The required result is an exact copy of the material from the line with "o Ministério Público." through its final line, both ends included.

══ Dataset records

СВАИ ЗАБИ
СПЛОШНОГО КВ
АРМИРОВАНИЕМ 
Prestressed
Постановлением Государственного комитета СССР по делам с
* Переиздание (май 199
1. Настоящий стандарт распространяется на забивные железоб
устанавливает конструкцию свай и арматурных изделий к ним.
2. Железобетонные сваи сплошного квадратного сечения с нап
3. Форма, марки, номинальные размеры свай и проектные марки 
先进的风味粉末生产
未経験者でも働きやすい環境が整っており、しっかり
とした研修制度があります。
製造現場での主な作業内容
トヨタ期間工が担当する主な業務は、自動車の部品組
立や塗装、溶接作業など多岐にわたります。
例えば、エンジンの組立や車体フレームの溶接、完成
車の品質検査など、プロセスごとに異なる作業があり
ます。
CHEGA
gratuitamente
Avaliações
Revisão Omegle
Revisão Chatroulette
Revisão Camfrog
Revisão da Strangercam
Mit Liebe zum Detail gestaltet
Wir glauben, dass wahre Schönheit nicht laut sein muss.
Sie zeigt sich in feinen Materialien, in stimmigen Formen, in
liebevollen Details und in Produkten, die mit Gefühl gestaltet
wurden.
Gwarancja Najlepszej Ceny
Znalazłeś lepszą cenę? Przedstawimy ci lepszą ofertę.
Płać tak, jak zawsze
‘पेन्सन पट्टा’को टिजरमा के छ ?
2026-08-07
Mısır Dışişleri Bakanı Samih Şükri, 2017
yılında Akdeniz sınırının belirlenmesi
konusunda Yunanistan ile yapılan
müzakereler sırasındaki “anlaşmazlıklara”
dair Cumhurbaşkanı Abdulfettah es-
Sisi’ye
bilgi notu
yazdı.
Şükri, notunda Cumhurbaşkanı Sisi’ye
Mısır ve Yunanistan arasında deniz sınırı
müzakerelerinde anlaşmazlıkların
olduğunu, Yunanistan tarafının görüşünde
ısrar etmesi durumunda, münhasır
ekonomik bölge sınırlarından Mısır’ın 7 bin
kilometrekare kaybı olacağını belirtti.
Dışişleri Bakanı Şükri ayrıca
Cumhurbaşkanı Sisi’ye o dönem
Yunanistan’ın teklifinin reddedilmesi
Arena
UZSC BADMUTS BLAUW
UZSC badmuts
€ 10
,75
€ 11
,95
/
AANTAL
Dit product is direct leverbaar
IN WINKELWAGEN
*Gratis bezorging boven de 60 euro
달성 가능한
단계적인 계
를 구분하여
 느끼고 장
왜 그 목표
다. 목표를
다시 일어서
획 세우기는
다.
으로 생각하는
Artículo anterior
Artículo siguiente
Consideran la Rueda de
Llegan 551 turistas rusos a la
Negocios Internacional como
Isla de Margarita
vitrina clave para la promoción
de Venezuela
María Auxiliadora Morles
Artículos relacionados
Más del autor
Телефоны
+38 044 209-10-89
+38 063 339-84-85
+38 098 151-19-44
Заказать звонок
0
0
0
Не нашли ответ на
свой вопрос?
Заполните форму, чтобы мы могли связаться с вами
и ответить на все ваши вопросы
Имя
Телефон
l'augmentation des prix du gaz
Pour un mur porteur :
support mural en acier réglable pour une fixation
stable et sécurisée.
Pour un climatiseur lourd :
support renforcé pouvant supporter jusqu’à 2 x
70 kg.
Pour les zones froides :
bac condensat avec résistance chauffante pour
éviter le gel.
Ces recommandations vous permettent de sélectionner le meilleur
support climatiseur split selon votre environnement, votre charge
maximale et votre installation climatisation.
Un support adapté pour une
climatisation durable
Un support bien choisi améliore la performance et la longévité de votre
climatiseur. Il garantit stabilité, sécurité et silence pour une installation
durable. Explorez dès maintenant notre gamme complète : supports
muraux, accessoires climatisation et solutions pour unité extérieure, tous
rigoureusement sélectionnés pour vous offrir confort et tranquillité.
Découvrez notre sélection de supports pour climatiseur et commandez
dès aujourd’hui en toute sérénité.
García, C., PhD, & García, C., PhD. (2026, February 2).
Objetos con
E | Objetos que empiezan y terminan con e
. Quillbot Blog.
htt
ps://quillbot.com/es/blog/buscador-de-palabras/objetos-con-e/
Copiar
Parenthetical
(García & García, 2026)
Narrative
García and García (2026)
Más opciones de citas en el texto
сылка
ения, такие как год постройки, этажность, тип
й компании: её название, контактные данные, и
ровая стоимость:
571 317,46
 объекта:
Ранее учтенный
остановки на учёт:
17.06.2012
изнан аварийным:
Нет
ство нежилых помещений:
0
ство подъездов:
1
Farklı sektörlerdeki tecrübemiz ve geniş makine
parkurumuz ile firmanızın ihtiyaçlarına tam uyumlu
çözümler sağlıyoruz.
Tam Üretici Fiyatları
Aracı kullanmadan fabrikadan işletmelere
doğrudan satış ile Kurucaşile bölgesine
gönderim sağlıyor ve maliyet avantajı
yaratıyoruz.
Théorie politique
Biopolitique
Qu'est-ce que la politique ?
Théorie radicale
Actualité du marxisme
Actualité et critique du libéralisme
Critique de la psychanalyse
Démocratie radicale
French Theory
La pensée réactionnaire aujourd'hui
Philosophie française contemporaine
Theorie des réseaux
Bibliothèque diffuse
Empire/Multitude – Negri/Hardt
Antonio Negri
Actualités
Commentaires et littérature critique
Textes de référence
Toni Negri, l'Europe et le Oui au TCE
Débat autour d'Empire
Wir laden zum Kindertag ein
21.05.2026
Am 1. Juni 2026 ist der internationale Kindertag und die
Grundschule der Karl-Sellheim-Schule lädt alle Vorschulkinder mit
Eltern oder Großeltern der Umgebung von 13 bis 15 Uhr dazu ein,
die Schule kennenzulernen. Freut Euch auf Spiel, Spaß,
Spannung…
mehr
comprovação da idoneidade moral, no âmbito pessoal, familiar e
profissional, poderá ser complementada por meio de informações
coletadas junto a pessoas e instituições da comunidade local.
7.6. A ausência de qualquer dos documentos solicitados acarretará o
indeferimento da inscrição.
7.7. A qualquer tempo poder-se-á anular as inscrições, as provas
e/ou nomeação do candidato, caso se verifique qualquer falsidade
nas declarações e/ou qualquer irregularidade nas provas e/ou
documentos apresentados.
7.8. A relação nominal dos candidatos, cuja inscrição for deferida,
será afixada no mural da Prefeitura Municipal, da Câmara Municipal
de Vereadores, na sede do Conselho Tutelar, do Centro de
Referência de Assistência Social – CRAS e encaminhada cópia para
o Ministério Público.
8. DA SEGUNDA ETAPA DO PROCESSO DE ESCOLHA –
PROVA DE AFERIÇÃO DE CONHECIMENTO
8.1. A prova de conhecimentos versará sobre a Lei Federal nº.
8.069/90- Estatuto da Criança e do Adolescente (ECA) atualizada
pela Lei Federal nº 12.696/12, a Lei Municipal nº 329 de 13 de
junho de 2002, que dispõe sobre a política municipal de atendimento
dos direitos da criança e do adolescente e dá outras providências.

════

Exercise answer:
o Ministério Público.
8. DA SEGUNDA ETAPA DO PROCESSO DE ESCOLHA –
PROVA DE AFERIÇÃO DE CONHECIMENTO
8.1. A prova de conhecimentos versará sobre a Lei Federal nº.
8.069/90- Estatuto da Criança e do Adolescente (ECA) atualizada
pela Lei Federal nº 12.696/12, a Lei Municipal nº 329 de 13 de
junho de 2002, que dispõe sobre a política municipal de atendimento
dos direitos da criança e do adolescente e dá outras providências.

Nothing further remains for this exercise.